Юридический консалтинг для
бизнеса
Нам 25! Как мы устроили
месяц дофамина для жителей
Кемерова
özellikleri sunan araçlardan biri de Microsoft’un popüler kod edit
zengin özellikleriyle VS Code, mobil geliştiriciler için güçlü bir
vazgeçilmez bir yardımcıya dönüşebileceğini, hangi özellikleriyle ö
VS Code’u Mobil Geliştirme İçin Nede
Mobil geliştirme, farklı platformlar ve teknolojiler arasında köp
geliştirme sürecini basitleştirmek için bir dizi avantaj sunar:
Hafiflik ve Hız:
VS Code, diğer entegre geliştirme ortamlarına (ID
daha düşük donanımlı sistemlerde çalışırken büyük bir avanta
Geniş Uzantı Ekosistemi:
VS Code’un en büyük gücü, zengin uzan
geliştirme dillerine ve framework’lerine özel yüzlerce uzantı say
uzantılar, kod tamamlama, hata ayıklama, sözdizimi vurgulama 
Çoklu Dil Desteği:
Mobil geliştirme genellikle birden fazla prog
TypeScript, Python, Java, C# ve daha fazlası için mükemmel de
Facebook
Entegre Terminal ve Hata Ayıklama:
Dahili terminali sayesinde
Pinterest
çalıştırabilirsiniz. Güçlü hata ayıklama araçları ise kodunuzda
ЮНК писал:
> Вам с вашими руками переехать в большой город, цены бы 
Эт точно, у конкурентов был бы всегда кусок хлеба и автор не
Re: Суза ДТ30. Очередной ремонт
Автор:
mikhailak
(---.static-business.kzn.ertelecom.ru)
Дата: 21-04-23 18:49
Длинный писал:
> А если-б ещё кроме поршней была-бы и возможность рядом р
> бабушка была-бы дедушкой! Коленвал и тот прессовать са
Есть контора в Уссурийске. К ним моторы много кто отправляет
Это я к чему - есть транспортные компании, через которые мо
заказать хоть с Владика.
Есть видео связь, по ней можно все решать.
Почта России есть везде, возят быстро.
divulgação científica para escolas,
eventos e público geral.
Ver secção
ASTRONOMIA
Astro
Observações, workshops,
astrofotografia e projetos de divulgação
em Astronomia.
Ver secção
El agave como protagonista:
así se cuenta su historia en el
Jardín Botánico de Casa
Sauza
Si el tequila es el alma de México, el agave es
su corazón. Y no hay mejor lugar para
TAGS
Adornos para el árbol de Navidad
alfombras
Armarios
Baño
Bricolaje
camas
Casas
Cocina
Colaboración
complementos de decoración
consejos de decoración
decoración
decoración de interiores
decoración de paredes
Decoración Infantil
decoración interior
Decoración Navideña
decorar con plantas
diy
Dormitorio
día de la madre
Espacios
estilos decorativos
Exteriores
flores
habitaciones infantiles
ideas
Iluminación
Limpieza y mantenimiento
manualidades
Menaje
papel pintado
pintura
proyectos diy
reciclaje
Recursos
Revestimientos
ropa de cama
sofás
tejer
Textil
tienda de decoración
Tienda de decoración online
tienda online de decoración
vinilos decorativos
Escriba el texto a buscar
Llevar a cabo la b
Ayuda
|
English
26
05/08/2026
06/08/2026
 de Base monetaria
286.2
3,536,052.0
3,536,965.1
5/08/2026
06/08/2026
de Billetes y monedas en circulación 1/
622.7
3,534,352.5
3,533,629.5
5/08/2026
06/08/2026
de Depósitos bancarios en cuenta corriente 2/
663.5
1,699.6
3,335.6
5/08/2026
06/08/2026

### Your goal:
Give again only the lines starting at the one that contains "Почта России есть везде, возят быстро." and running to the end of the data.

### Output below:
Почта России есть везде, возят быстро.
divulgação científica para escolas,
eventos e público geral.
Ver secção
ASTRONOMIA
Astro
Observações, workshops,
astrofotografia e projetos de divulgação
em Astronomia.
Ver secção
El agave como protagonista:
así se cuenta su historia en el
Jardín Botánico de Casa
Sauza
Si el tequila es el alma de México, el agave es
su corazón. Y no hay mejor lugar para
TAGS
Adornos para el árbol de Navidad
alfombras
Armarios
Baño
Bricolaje
camas
Casas
Cocina
Colaboración
complementos de decoración
consejos de decoración
decoración
decoración de interiores
decoración de paredes
Decoración Infantil
decoración interior
Decoración Navideña
decorar con plantas
diy
Dormitorio
día de la madre
Espacios
estilos decorativos
Exteriores
flores
habitaciones infantiles
ideas
Iluminación
Limpieza y mantenimiento
manualidades
Menaje
papel pintado
pintura
proyectos diy
reciclaje
Recursos
Revestimientos
ropa de cama
sofás
tejer
Textil
tienda de decoración
Tienda de decoración online
tienda online de decoración
vinilos decorativos
Escriba el texto a buscar
Llevar a cabo la b
Ayuda
|
English
26
05/08/2026
06/08/2026
 de Base monetaria
286.2
3,536,052.0
3,536,965.1
5/08/2026
06/08/2026
de Billetes y monedas en circulación 1/
622.7
3,534,352.5
3,533,629.5
5/08/2026
06/08/2026
de Depósitos bancarios en cuenta corriente 2/
663.5
1,699.6
3,335.6
5/08/2026
06/08/2026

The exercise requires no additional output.